Images 7, 8; videos 5, 6, 7 and 8: 
2D and color Doppler study showing the parallel arrangement of great vessels in D-transposition (aorta anterior right, pulmonary posterior left) and right sided aortic arch with mirror image branching.

Images 9, 10, 11, 12; videos 9, 10, 11, 12, and 13: 
2D sagittal sweep to show the relation of great vessels to their respective ventricles and to liver and stomach in upper abdomen. Long axis views of the LV to MPA and also in axial view to show the discrete sub pulmonary fibro muscular tissue with high velocity jet across the sub pulmonary region. 

Image 13, 14, 15, 16, 17; videos 14, 15, 16, 17, and 18: 
Surface rendering and inversion mode STIC volume showing the double discordance with parallel arrangement of great vessels, large inlet and outlet sub pulmonary VSD, the sub pulmonary obstructing fibro muscular tissue and the flickering septal membrane without sub pulmonary aneurysm formation.

Our final diagnosis was congenitally corrected transposition of great arteries associated with discrete sub pulmonary stenosis, large inlet and outlet (sub pulmonary VSD) and situs inversus totalis with dextrocardia. This anatomic type of ccTGA represents the I,D,D type (Inversus situs, Dextrocardia, D-looped ventricles with D-transposition).

Sub pulmonary stenosis in case of ccTGA is well documented anatomic association in about 30-50% of cases especially in the presence of large outlet sub pulmonary VSD that has a characteristic inlet extension (directed inferiorly and posteriorly facing the inlet cavity of the left ventricle). The combination of both VSD and sub pulmonary stenosis in ccTGA is so frequent but the anatomic type of ccTGA as the I,D,D one is  rare reaching about 20% of all cases1 This pattern of sub pulmonary stenosis may be in the form of fibro muscular tissue, tunnel like hypoplasia, valve stenosis, aneurysm of the membranous septum, accessory mitral valve tissue in the sub pulmonary region or may be systolic anterior motion on the mitral leaflet itself 2. An obvious discrete fibro muscular tissue in sub pulmonary region was seen causing sub pulmonary stenosis.
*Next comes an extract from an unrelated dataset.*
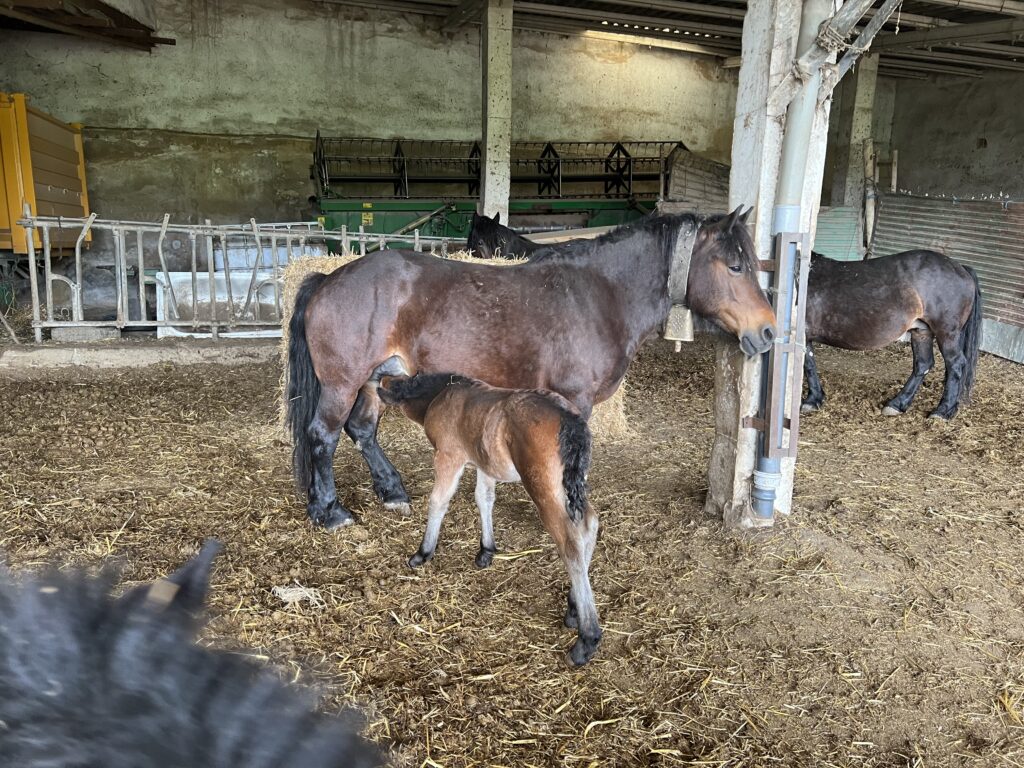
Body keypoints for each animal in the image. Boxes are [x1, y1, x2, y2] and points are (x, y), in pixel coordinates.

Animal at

To the best of our knowledge, this pattern of discrete sub pulmonary stenosis in case of ccTGA with large VSD has never been prenatally reported before. We noticed a septal membrane in the region of the VSD flickering between both sub aortic and sub pulmonary regions but with no septal aneurysm formation under the pulmonary valve. In absence of other associated anomalies, such as Ebstein malformation of tricuspid valve, Conduction system abnormalities (heart block or re-entrant tachycardia), pulmonary atresia or ventricular hypoplasia, the short term prognosis may be good if closure of VSD and removal of the sub pulmonary obstructing fibro muscular tissue were done as an initial intervention before total repair3.

1-Chung, Hae Yul. "Anatomic Types and Associated Cardiovascular abnormalities of the Congenitally Corrected Transposition of the Great Arteries." Chonnam Medical Journal 39.4 (2003): 244-250.‏
2-Hornung, Tim S., and Louise Calder. "Congenitally corrected transposition of the great arteries." Heart 96, no. 14 (2010): 1154-1161.
3-Dyer, Karrie, and Thomas P. Graham. "Congenitally corrected transposition of the great arteries: current treatment options." Current treatment options in cardiovascular medicine 5, no. 5 (2003): 399-407.